* [GIVEN INFORMATION]

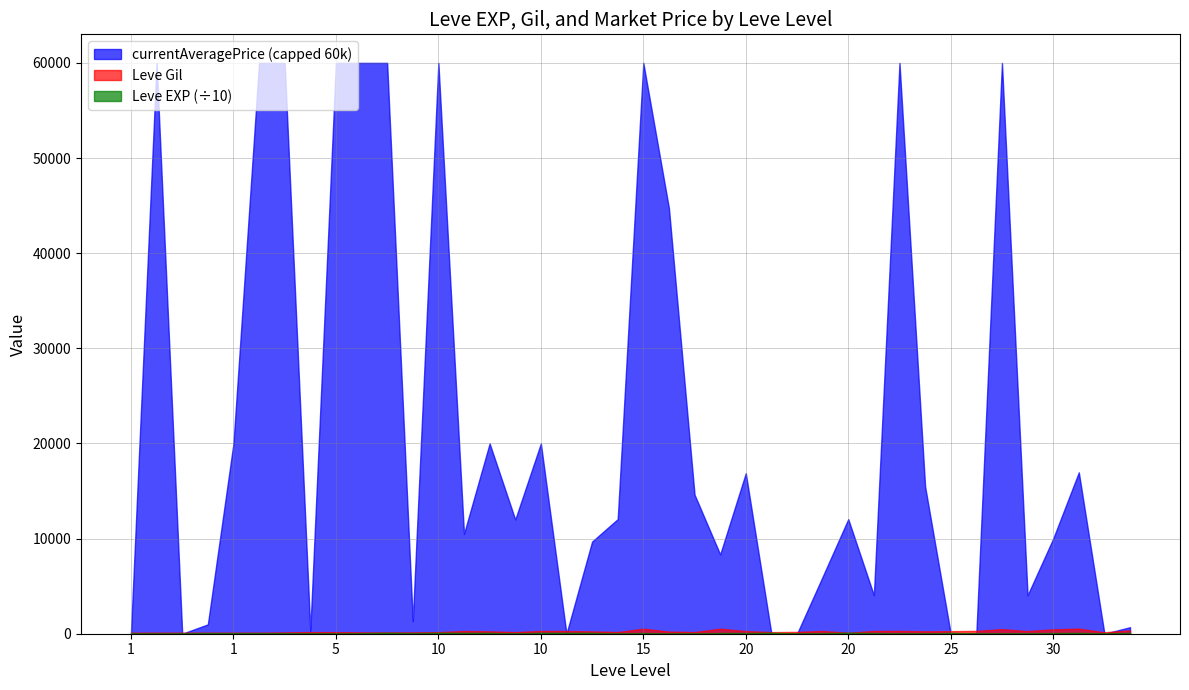

How many lines are shown in the chart?

3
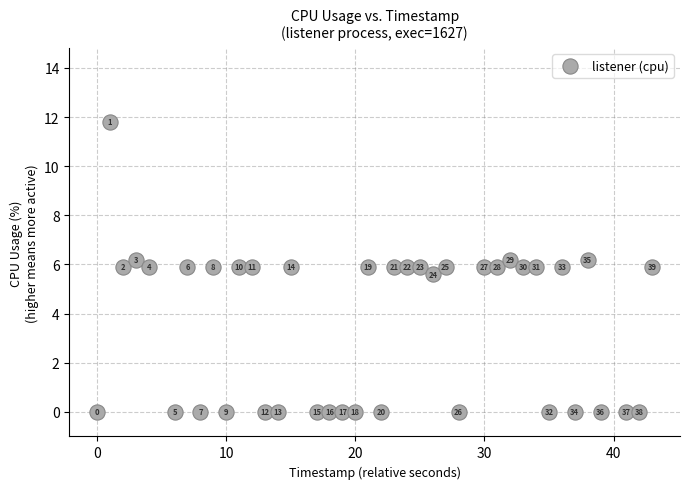

What is the range of Y values (max minus min)?

11.8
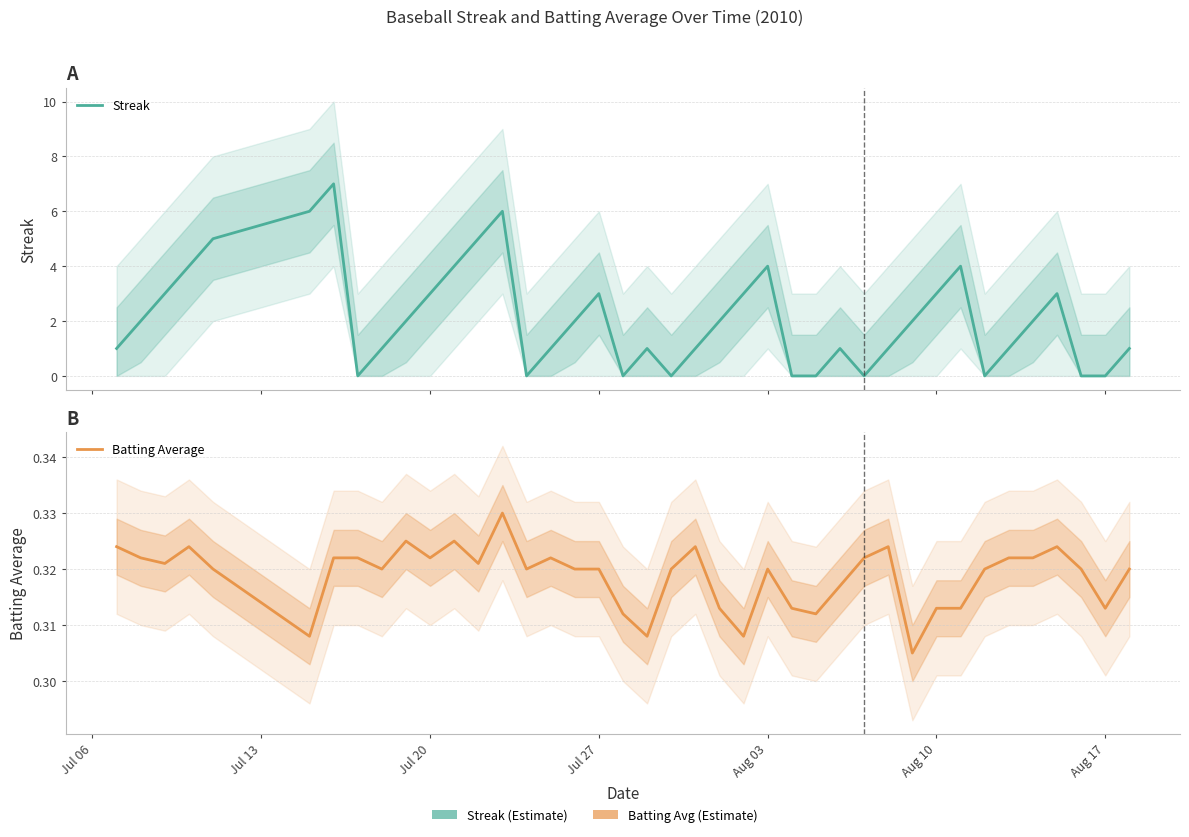

True or false: Streak and Batting Average cross at least once.

True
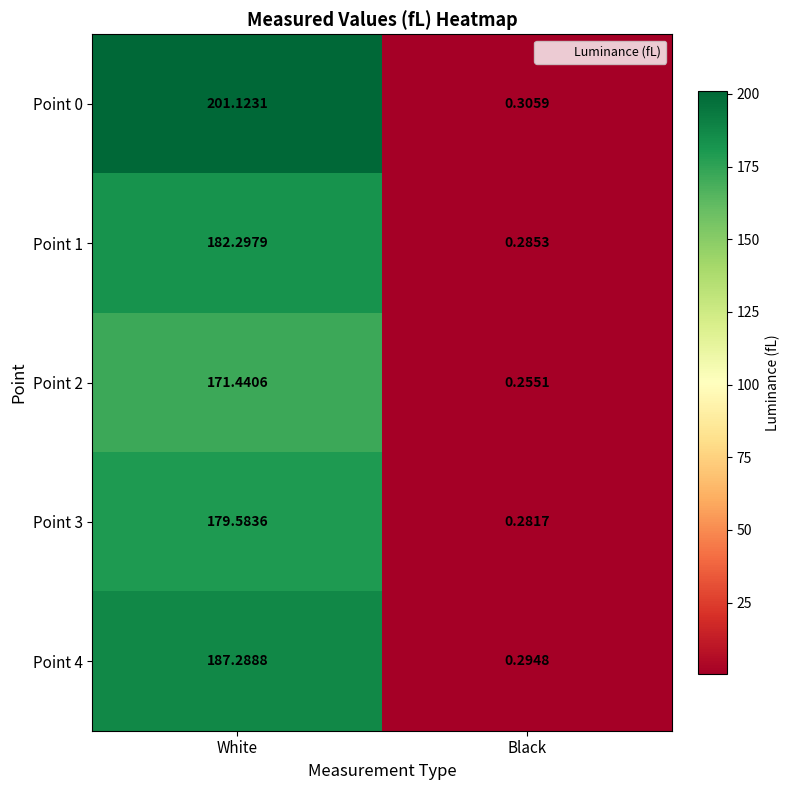

At which label does Point 0 reach its peak?

White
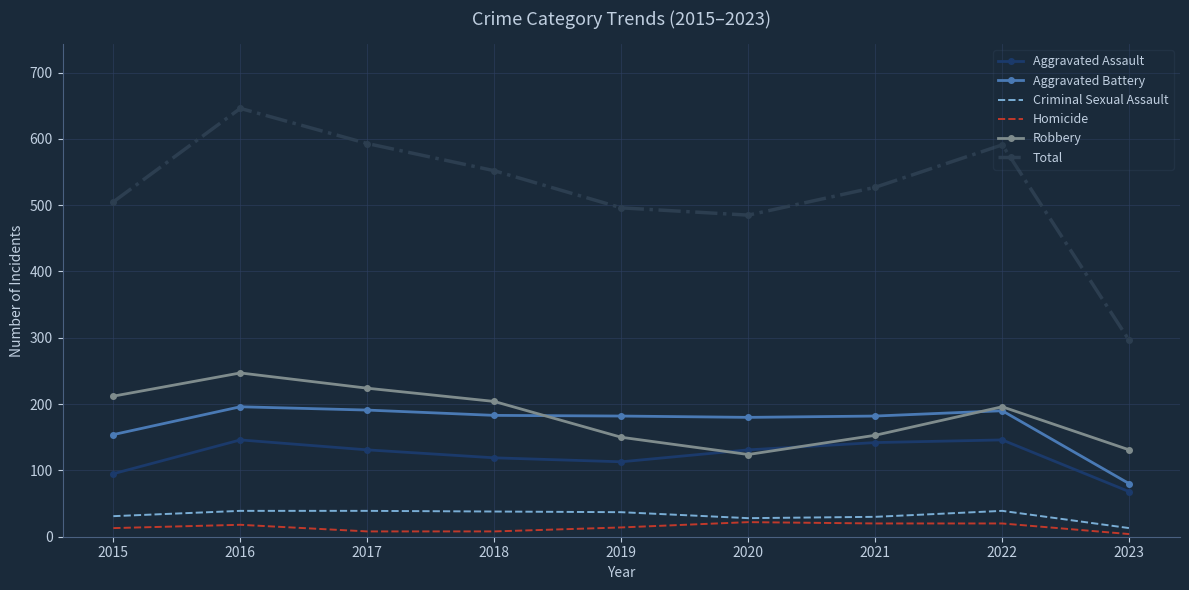

What is the maximum value shown in the chart?

646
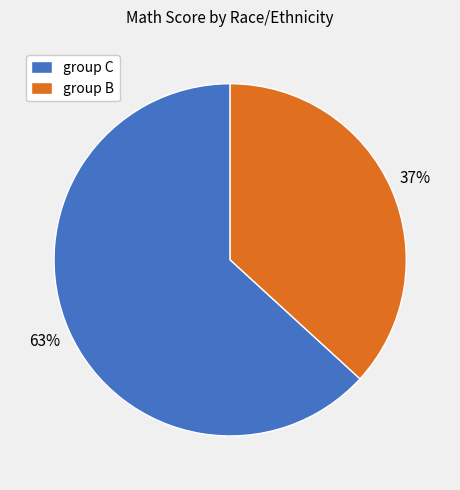

Which slice is the largest?

group C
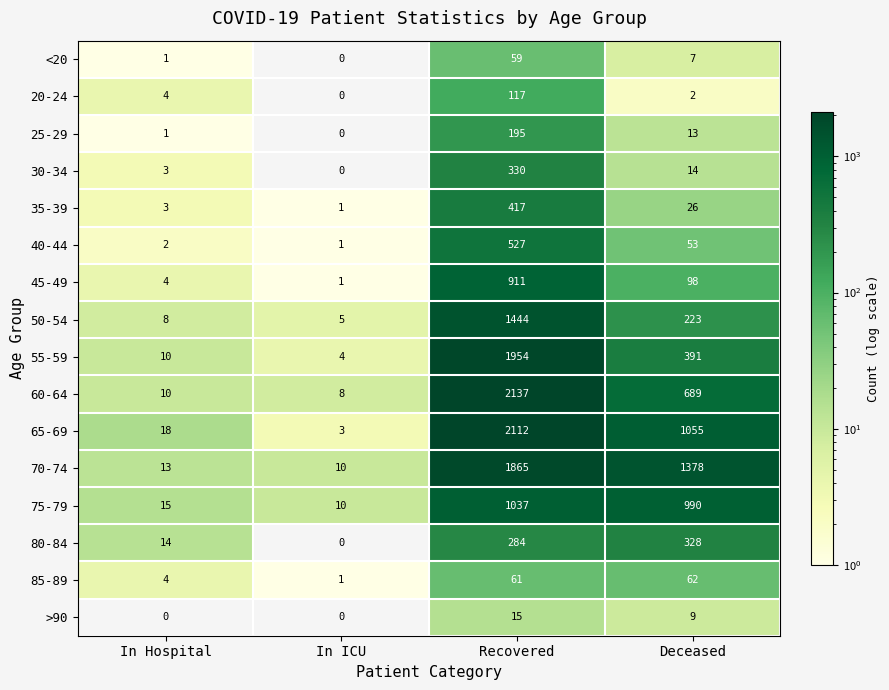

What is the total value across all series at Deceased?

5338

* [EXERCISE] Rewrite all of the data above, replacing each occurrence of "chart" with "graph" and keeping everything else the same. Omit the pictures from your answer.

* [EXERCISE RESPONSE]
How many lines are shown in the graph?

3

What is the range of Y values (max minus min)?

11.8

True or false: Streak and Batting Average cross at least once.

True

At which label does Point 0 reach its peak?

White

What is the maximum value shown in the graph?

646

Which slice is the largest?

group C

What is the total value across all series at Deceased?

5338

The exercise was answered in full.